我的问题是如何将这两个图组合起来,有点像叠加图shown in this example

enter image description here

我不想在两个单独的地块上绘制它们。

1 个答案:

答案 0 :(得分:2)

您需要创建一个包含Monthlocation的分组变量。您可以使用paste0(Month, location)执行此操作。就目前而言,我正在遗漏文本标签,尽管可能还需要更多考虑。 (但我认为他们会让这个数字太忙。)

ggplot(rp_data,
       aes(x = value, y = Month,
           group = paste0(Month, location),
           fill = paste0(Month, location))) +
  geom_density_ridges2(stat = "binline", binwidth = 1,
                       scale = 0.95, alpha = 0.7) +
  scale_x_continuous(breaks = c(0:12), limits = c(-.5, 13),
                     expand = c(0, 0), name = "random value") +
  scale_y_discrete(expand = c(0.01, 0), name = "Month",
                   labels = c("5.0", "4.0", "3.0", "2.0", "1.0")) +
  scale_fill_cyclical(values = c("#0000B0", "#B00000",
                                 "#7070D0", "#FC5E5E")) +
  labs(title = "Poisson random samples location 1 different Month",
       subtitle = "sample size n=10") +
  guides(y = "none") +
  theme_ridges(grid = FALSE, center = TRUE)

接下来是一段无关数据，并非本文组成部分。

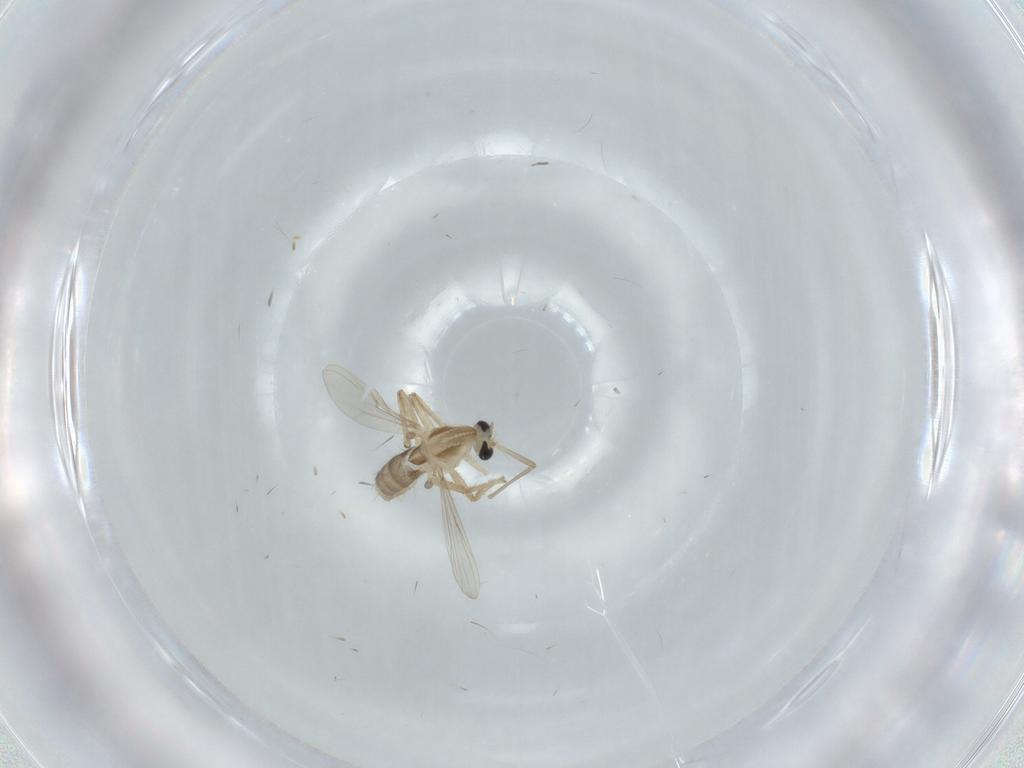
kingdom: Animalia
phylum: Arthropoda
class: Insecta
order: Diptera
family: Chironomidae
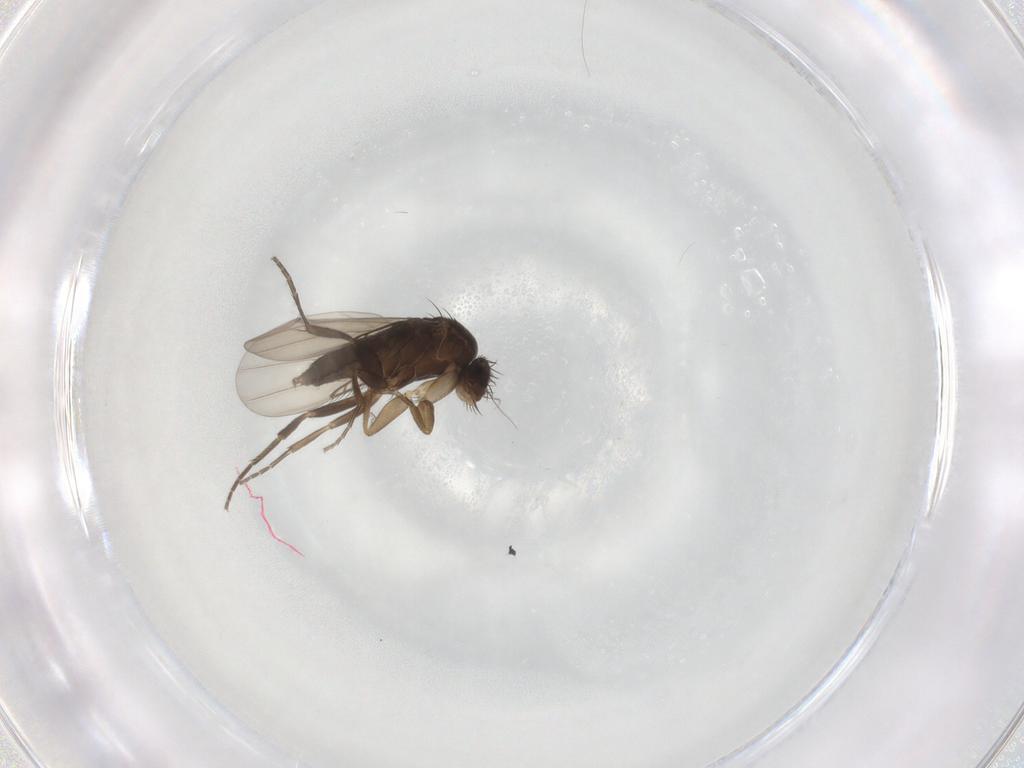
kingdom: Animalia
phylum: Arthropoda
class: Insecta
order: Diptera
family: Phoridae
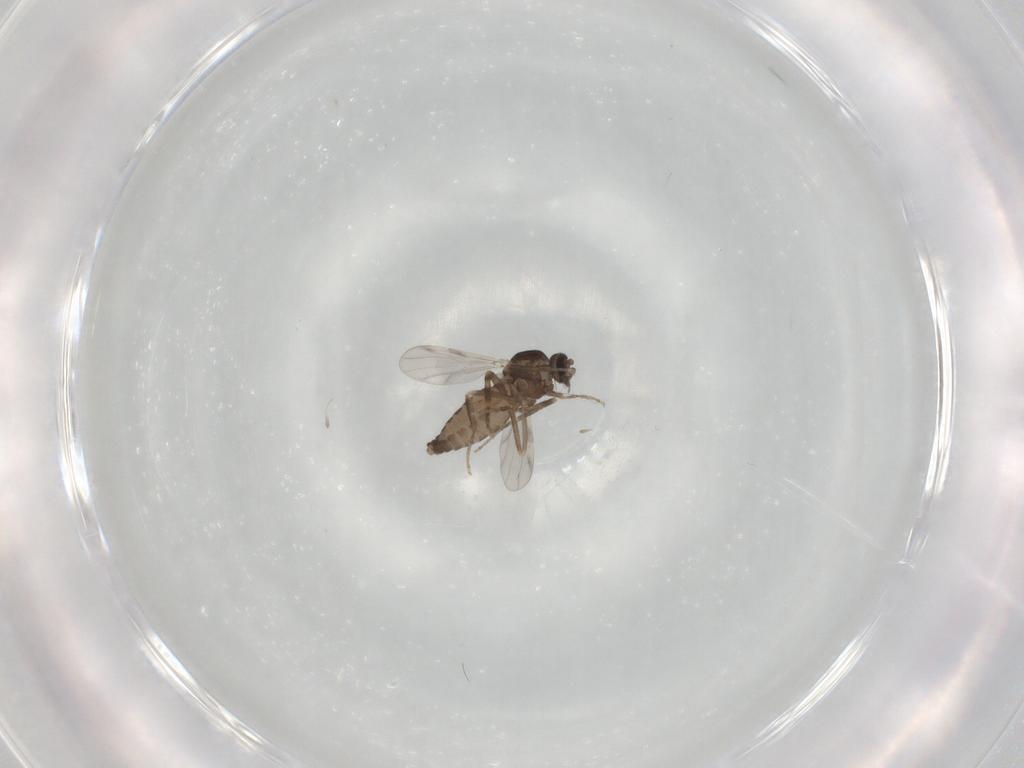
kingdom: Animalia
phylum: Arthropoda
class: Insecta
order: Diptera
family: Ceratopogonidae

enter image description here

编辑:现在使用文字标签。

ggplot(rp_data, aes(x = value, y = Month, group = paste0(Month, location), fill = paste0(Month, location))) +
  geom_density_ridges2(stat = "binline", binwidth = 1, scale = 0.95, alpha = 0.7) +
  geom_text(stat = "bin",
            aes(y = ceiling(group/2) + 0.95*(..count../max(..count..)),
                label = ifelse(..count..>0, ..count.., ""), color = location),
            vjust = 1.4, size = 3, binwidth = 1, fontface = "bold") +
  scale_x_continuous(breaks = c(0:12), limits = c(-.5, 13), expand = c(0, 0),
                     name = "random value") +
  scale_y_discrete(expand = c(0.01, 0), name = "Month",
                   labels = c("5.0", "4.0", "3.0", "2.0", "1.0")) +
  scale_fill_cyclical(values = c("#0000B0", "#B00000", "#7070D0", "#FC5E5E")) +
  scale_color_cyclical(values = c("white", "black")) +
  labs(title = "Poisson random samples location 1 different Month",
       subtitle = "sample size n=10") +
  guides(y = "none") +
  theme_ridges(grid = FALSE, center = TRUE)

enter image description here

再次,不确定这是一个好主意,但你去了。